As I listened to his disappointment over the phone, I gave him a virtual hug, and sympathized with him. Then, I shared some words of wisdom based on experience:
“A lot of what you do at USAFA, what anyone does in their college years, in the long run is just a comma in the sentence of life,” I told him. “You’re dealing with a lot of disappointment now, but join another club or team, develop another skill, keep going to the airfield and keep flying. Your dream has always been to be a pilot. Keep your eye on the prize.”
Three years later, after weathering COVID; putting up with, quite frankly, a lousy commandant of cadets who would probably have banned the yearbook picture of cadre getting in my son’s face and shouting at him over lunch in Mitchell Hall; after learning to open a peanut butter jar (plastic…) by banging it against his forehead; attending night classes off campus with his roommate and qualifying as emergency medical technicians; running with the marathon team; switching majors at the end of sophomore year and winning a research prize in his new field; and being at the airfield practically every time I called, the day came in January 2021 when he and the rest of his class were set to learn what they would be doing after graduation.
That same day – Murphy’s Law – the dog we’d had since my son was in first grade had a stroke, and after spending hours at the vet’s and lying on the floor next to the dog to comfort her, I’d decided to have her put down. I’d also decided that, if my son didn’t get a pilot slot, I wouldn’t tell him about the dog. Heaping heartbreak onto disappointment in a single day would have been too much for him, I reasoned. Internalizing my sadness would have been a lot for me, but I thought I’d be better able to handle a double-whammy of sadness than he would be, if there was one.
There wasn’t. He got a pilot slot. I celebrated with him over the phone and hugged him virtually – and then told him about the dog. I think he might have cried, so I, from the depths of my own grief, gave him another virtual hug.
Fast forward to the end of May, and he learned that seven years after finding out he didn’t make the flying team, 6 1/2 years after taking hell from cadre and probably having headaches from opening peanut butter jars with his head; three years after I told him about the dog, he’s been selected to fly the F-35. He starts training in January.
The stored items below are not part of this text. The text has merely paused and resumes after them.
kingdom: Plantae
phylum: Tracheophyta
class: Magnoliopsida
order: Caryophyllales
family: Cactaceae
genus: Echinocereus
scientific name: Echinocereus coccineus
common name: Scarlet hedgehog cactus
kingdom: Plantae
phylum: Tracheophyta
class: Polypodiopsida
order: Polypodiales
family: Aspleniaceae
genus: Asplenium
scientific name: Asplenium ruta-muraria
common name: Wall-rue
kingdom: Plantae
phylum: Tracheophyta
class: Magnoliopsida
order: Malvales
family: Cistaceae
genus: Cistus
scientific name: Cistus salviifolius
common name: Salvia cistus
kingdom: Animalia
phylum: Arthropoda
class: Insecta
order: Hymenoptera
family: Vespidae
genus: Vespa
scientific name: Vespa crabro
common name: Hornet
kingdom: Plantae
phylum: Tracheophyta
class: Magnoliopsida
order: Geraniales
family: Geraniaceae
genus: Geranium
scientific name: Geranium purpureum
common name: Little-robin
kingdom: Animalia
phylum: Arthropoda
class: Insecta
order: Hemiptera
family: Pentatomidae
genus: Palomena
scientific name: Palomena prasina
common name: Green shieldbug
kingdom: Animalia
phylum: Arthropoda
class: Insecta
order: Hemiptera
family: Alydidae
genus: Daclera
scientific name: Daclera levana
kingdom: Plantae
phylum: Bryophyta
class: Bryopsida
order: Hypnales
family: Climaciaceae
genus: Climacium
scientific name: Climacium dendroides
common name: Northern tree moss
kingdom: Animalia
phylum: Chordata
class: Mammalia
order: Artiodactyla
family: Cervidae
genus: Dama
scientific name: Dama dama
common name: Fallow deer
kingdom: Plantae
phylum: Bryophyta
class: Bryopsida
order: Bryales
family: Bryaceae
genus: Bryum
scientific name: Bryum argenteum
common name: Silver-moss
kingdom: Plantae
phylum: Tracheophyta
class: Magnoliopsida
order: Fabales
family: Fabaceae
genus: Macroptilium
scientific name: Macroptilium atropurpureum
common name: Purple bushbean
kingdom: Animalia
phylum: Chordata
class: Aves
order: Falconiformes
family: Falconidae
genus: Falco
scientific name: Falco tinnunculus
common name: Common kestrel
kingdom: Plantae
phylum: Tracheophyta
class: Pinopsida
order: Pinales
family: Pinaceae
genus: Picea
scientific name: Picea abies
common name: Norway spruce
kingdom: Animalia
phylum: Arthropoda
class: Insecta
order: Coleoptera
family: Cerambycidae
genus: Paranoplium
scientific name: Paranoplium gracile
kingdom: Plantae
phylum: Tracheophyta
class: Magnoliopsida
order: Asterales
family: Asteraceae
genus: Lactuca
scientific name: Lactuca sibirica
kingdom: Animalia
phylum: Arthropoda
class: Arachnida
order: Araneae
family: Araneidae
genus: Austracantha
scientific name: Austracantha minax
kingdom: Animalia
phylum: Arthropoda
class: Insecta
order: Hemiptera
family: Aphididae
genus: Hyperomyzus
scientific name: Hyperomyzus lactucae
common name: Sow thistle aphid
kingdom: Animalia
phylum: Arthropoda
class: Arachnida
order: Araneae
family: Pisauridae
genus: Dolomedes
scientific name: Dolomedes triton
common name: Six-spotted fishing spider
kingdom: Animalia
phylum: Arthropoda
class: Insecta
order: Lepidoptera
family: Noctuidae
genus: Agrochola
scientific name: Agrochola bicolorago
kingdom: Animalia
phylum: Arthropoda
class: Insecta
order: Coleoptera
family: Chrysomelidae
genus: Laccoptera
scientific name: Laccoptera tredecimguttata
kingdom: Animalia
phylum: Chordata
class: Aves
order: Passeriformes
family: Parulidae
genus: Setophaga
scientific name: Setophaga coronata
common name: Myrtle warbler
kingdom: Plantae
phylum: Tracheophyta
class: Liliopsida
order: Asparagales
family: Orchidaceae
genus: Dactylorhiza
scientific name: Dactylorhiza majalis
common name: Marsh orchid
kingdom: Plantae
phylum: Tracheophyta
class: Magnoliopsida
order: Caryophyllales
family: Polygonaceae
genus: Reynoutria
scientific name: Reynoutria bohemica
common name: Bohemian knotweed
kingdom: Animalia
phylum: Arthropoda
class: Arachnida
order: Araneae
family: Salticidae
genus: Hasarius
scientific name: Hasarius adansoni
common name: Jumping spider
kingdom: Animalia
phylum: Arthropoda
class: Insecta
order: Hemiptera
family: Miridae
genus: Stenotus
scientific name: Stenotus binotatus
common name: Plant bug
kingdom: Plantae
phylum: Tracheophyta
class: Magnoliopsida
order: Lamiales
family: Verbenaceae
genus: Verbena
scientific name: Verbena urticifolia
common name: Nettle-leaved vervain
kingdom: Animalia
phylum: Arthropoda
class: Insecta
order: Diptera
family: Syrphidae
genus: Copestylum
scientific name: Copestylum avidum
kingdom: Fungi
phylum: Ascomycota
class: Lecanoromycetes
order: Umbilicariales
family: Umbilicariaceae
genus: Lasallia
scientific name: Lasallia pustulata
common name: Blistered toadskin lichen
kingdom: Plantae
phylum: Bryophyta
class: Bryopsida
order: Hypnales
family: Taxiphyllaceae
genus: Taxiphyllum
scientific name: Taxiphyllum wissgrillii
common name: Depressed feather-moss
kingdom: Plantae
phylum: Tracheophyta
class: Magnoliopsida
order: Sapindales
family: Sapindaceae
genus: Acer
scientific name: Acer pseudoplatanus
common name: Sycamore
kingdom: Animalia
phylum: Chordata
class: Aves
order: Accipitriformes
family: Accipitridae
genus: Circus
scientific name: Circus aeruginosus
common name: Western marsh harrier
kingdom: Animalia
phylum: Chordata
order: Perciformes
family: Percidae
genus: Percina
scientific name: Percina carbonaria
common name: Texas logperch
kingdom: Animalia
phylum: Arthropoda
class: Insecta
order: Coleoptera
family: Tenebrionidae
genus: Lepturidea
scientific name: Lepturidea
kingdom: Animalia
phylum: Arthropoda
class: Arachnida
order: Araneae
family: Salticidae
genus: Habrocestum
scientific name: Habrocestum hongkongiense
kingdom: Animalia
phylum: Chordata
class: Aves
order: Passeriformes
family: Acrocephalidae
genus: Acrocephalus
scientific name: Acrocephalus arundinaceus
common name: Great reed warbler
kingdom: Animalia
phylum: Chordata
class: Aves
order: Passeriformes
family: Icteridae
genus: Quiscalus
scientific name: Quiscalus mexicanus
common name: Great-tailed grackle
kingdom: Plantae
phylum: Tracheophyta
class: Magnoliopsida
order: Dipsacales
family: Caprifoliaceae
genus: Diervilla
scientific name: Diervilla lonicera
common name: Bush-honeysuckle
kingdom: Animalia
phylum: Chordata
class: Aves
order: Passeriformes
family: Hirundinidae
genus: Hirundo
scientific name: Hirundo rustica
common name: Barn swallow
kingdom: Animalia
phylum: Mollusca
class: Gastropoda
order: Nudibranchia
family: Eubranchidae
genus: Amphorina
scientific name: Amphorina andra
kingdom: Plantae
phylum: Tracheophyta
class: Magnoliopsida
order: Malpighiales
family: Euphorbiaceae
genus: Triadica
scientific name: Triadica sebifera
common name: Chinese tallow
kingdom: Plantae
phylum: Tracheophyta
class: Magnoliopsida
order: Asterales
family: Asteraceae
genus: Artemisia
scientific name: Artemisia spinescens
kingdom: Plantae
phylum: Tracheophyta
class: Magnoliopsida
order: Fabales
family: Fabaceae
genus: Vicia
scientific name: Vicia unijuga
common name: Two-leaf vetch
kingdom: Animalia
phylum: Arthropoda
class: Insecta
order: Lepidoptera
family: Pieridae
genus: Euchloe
I cried unabashedly when he told me. He listened to Mom all those years ago and kept his eye on the prize.
Karin Zeitvogel is a multimedia journalist and, since 2017, when her son got an appointment to the U.S. Air Force Academy, a military mom. She started her journalism career at the BBC World Service, and has also worked as a sports magazine editor, commentator and reporter, at French news agency AFP, Voice of America, the National Institutes of Health and Stars and Stripes. Her career as a mother has been almost as adventurous and a lot more satisfying than journalism.